Monday, January 5, 2015: 8:50 AM
Concourse B (New York Hilton)
Lale Can, City College of New York
In 1869, the Ottoman Empire passed a law on citizenship that sough to create a loyal citizenry committed to the supranational identity of Ottomanism and to establish procedures for defining and naturalizing foreigners. Despite multilayered historical connections to the empire, Central Asian Muslims were legally excluded from enjoying rights such as landholding, which might impinge on the empire’s juridical and political sovereignty. Yet, many of these “foreign Muslims” continued to purchase land and to acquire Ottoman citizenship without fulfilling new procedural requirements – even though many individuals never legally renounced their Russian subjecthood. They also petitioned the state in large numbers for various forms of patronage, often making the case that they were entitled to certain rights as Muslims under the “moral” or “spiritual” protection of the sultan-caliph. By invoking the Ottoman sovereign’s religious authority, petitioners engaged with the rhetoric of pan-Islam and staked a claim of belonging to the state – which was for all intents and purposes inseparable from the caliphate. These foreign Muslims had become what I term the empire’s “spiritual subjects.”

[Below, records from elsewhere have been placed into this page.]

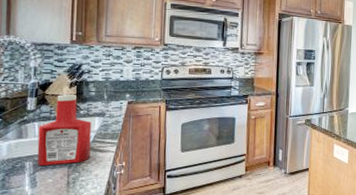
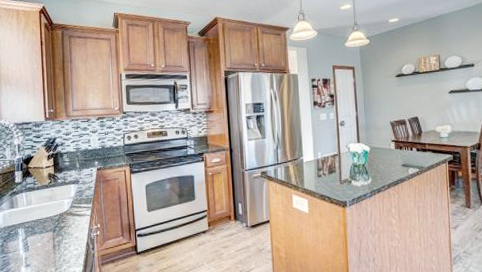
ketchup bottle: present [37,94,92,167] -> none [26,165,70,232]

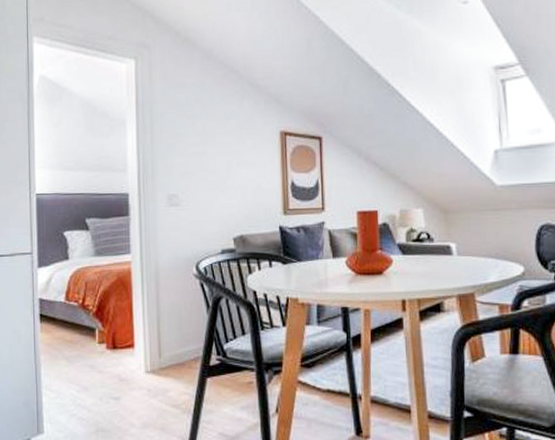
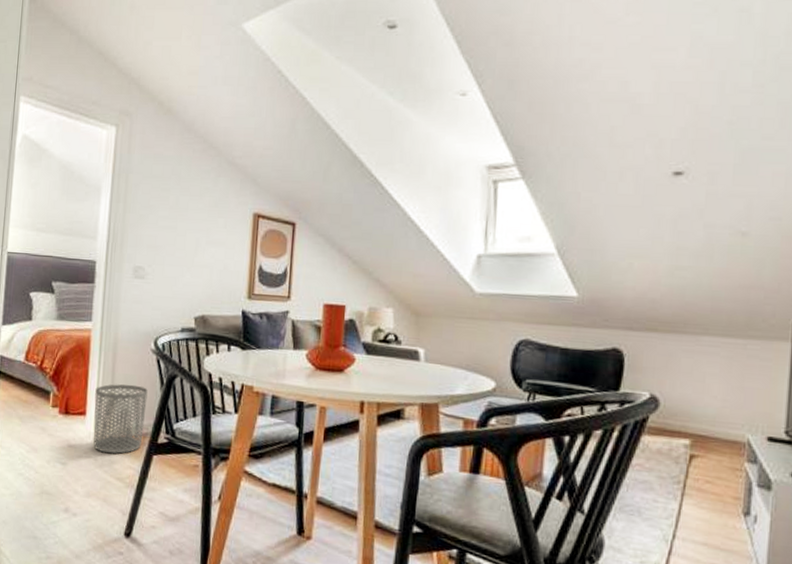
waste bin: none [141,311,195,382] -> present [93,384,148,454]

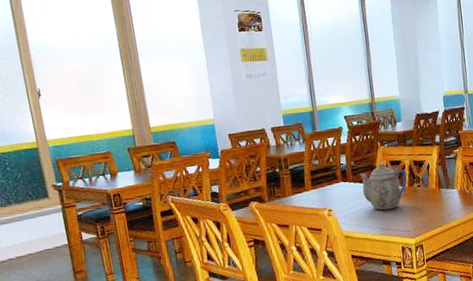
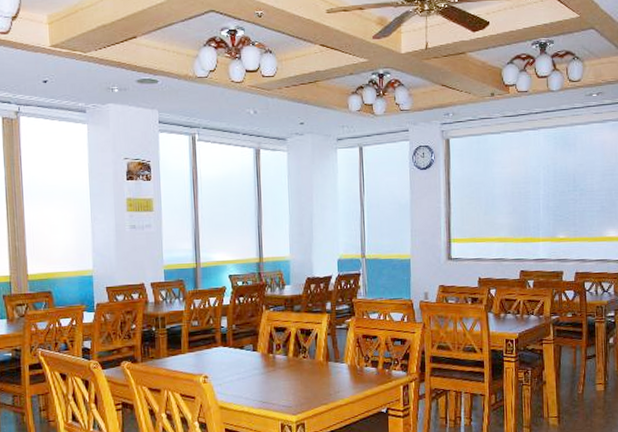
teapot: present [359,162,407,210] -> none [240,328,292,381]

Through an analysis of the application of citizenship laws to Central Asians and Ottoman debates about what rights they enjoyed vis-à-vis the caliphate, this paper will flesh out the idea of spiritual subjecthood/citizenship in polities that derived legitimacy from ecumenical forms of religious authority. Drawing on new archival research, it will consider how Islamic notions of patronage and protection continued to operate alongside secular legal reforms, and how the promotion of the caliphate was in tension with attempts to create a more exclusive, territorially-bounded form of citizenship. In exploring the citizenship-like status of Central Asian Muslims, this case study will highlight the continued salience of religion rather than ethnicity or imperial identity in determining the basis for imperial citizenship, well into the early twentieth century.